Kevin Linsell, head of service development at Adapt, believes that while the current products from Pebble, Samsung, Sony, and Razer will continue to evolve and compete in 2015, the Apple Watch is likely to bring wearable tech into the mainstream.
“From a CIO perspective this will have impact from an internal security perspective as another form of BYOD,” says Linsell.
“If you have an online presence, it may require a further investment in development. Think back 15 years where everyone was developing online stores and e-commerce sites, then in the last five years the development of mobile apps. Will it soon be a requirement to have a wearable based app also?”
Austin O’Malley, chief product officer at Ipswitch, agrees that WYOD (Wear Your Own Device) may cause headaches for IT departments throughout the new year: “Very few businesses are prepared for the impact that these devices will have on the corporate network.
“Businesses and organisations need to plan ahead for WYOD before it impacts on network performance and security. The sheer volume of additional devices connecting to the network is likely to slow down performance.”
While smartwatches and fitness trackers are on the agenda for next year, some industry experts believe that 2015 will not be the year for Google Glass as many consumers will wise up to security issues.
“Even if consumers like the idea of Google Glass capabilities themselves, there would be huge worry about other people’s reaction to them wearing it and perceiving they may be being filmed, snapped and tracked,” says Sunnebo.
Windows 10 will be released in 2015. Microsoft’s next operating system promises to bring back the beloved Start Menu, as well as improved ‘enterprise-grade’ security, a better user experience and management capabilities.
With one million users signing up to try out the Windows 10 Technical Preview within the first two weeks of its launch, the new operating system is already off to a good start.
On the subject of new software, Linsell believes that 2015 will bring some new ‘end of life’ challenges.
“The IT department had fun in 2014 with the demise of Windows XP, Office 2003 and IE6 support. In 2015 this continues, most notably with Server 2003 and with it the last mainstream 32 bit server platform,” he explains.
Next year will also be an interesting one for PC hardware, not only are the highly anticipated Steam Machine gaming PCs set to finally make their way to consumers, but an increase in DDR4 sales are expected.

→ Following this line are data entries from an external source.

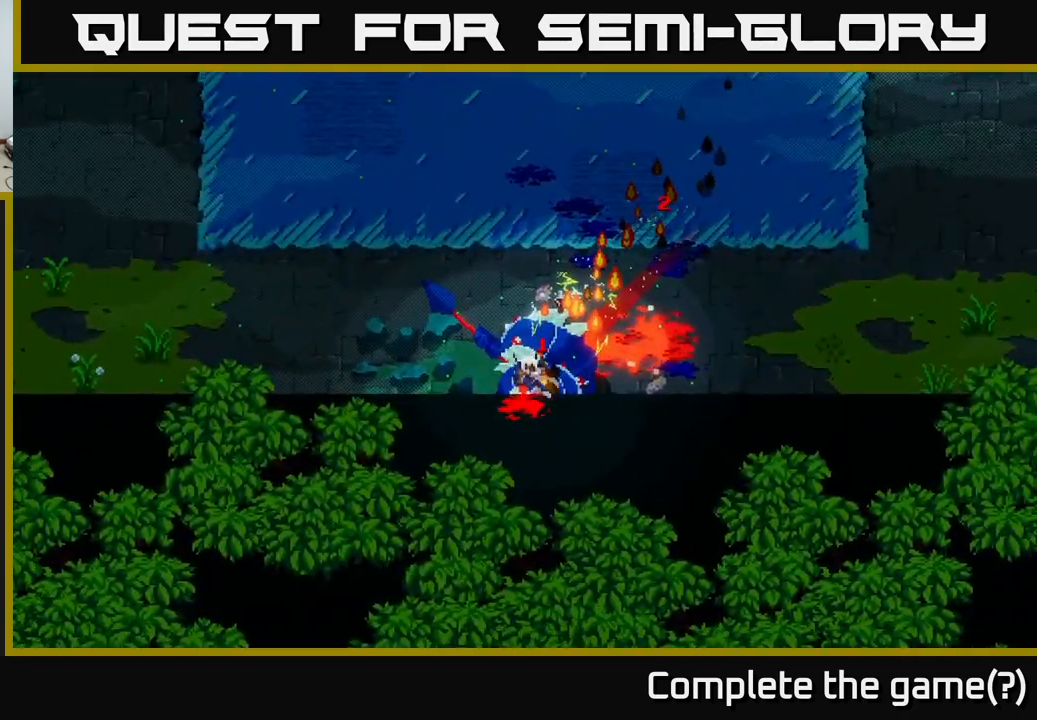
{"buttons": [], "left_stick": "center", "right_stick": "center", "events": [[117, "left_stick", "left"], [484, "left_stick", "center"]]}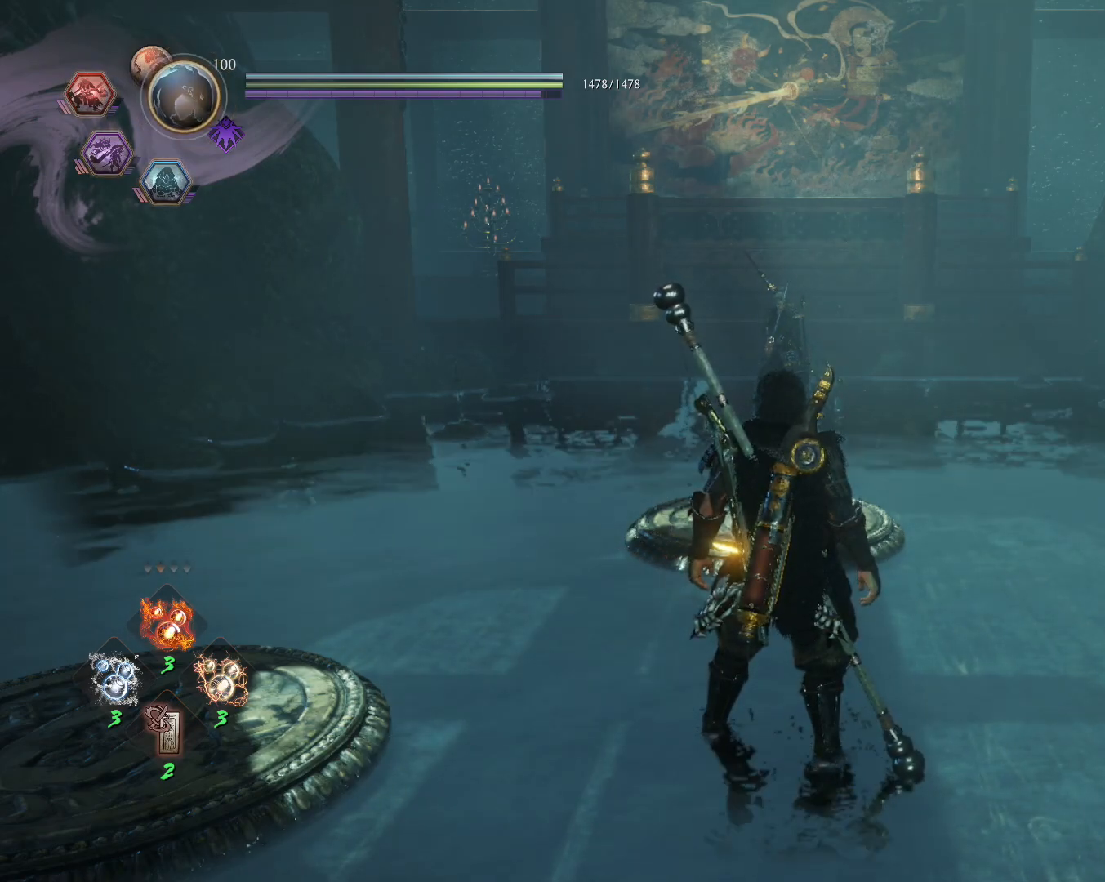
Gameplay with a controller (PlayStation layout); each line is a JSON object with the inputs held at the frame after it (dt_ms = milliseconds from this image to that frame). "events" lists button and stick changes between this image and that frame as [ms after this image, input, new state], when the widget could be followed in between.
{"dt_ms": 500, "buttons": ["R1"], "left_stick": "center", "right_stick": "center", "events": [[333, "R1", "down"], [383, "CROSS", "down"], [500, "CROSS", "up"]]}
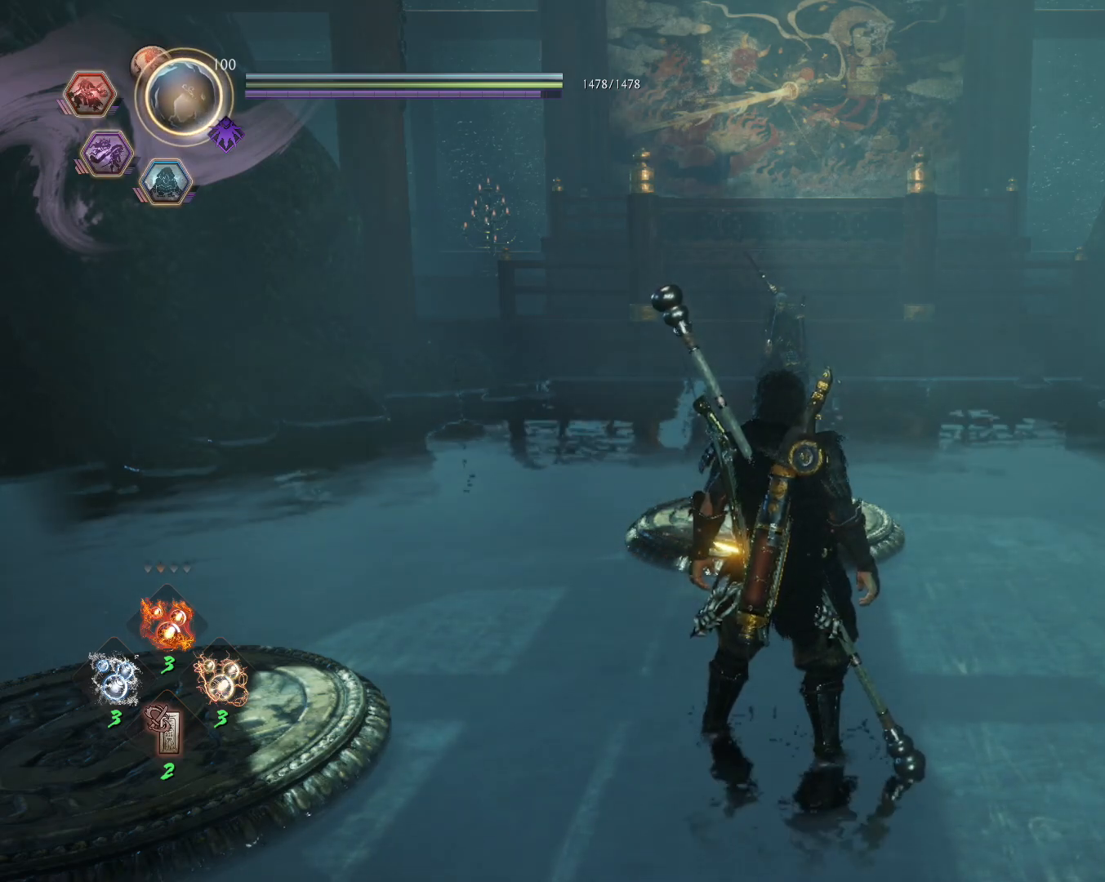
{"dt_ms": 500, "buttons": [], "left_stick": "center", "right_stick": "center", "events": [[33, "R1", "up"]]}
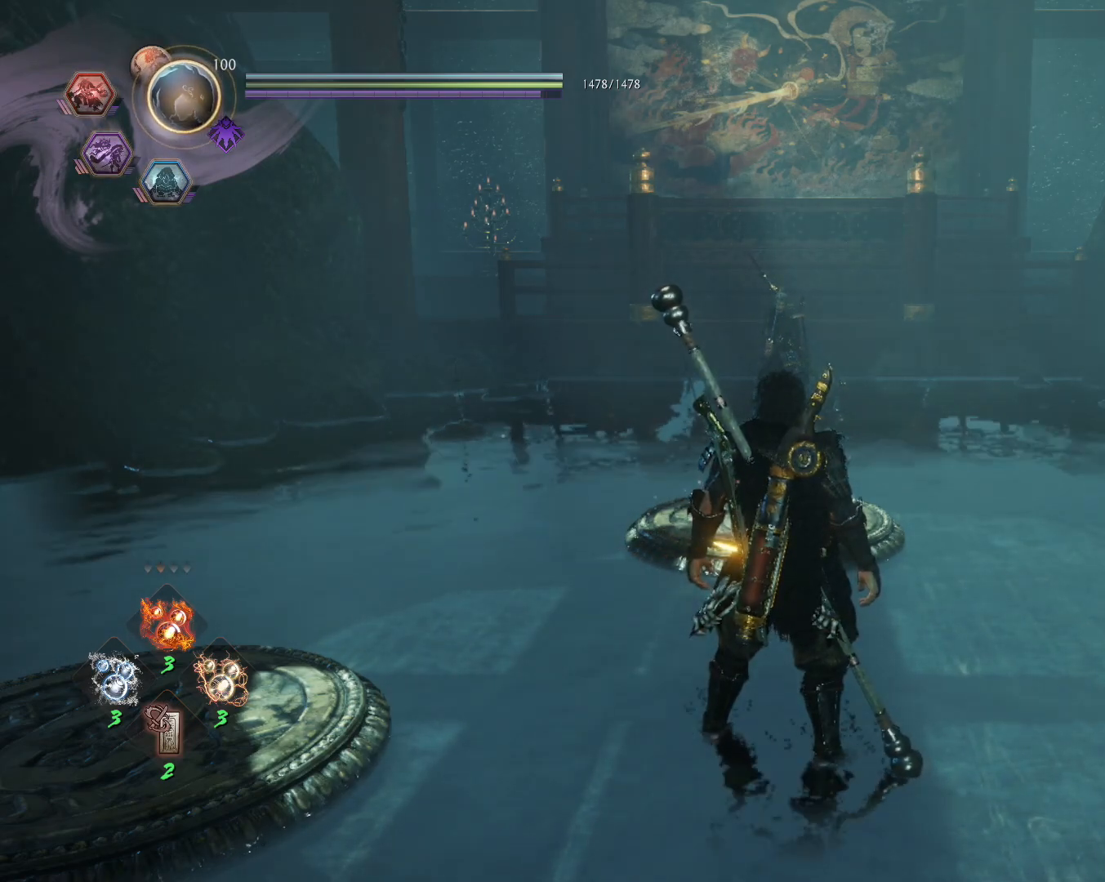
{"dt_ms": 500, "buttons": [], "left_stick": "center", "right_stick": "center", "events": [[300, "R1", "down"], [350, "CIRCLE", "down"], [417, "CIRCLE", "up"], [467, "R1", "up"]]}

DDR4 promises faster speeds, more bandwidth and greater efficiency over DDR3. Crucial’s product marketing manager, Jeremy Mortenson, tells PCR that the firm has seen some good adoption with a steady ramp of sales in both server and desktop DDR4.
“The analysts are saying late 2015/early 2016 for a possible crossover,” comments Mortenson. “We expect additional platforms to be released in 2015 and going forward.”
Although contactless payments have been around for a while now, the announcement of Apple Pay looks set to heat up the competition next year.
Visa Europe predicts that 500 million UK contactless payments will occur in 2015 and Juniper Research predicts that 516 million people will use NFC contactless payment services by the end of 2019.
While Google Wallet actually launched back in 2011, the service saw its weekly transactions increase by 50 per cent after Apple Pay was unveiled.
Apple’s NFC-based payment service has already launched in the US with more than 220,000 stores and apps on board, and CEO Tim Cook has already warned retailers to ‘accept Apple Pay or risk alienating customers’.
“In Retail, the adoption of contactless payment methods has increased over recent years for low value items,” explains Linsell. “With Apple Pay launching in the US I would expect a UK launch to follow in the first half of 2015. Retailers looking to appeal to the Apple demographic need to prepare themselves to support this new transaction process.”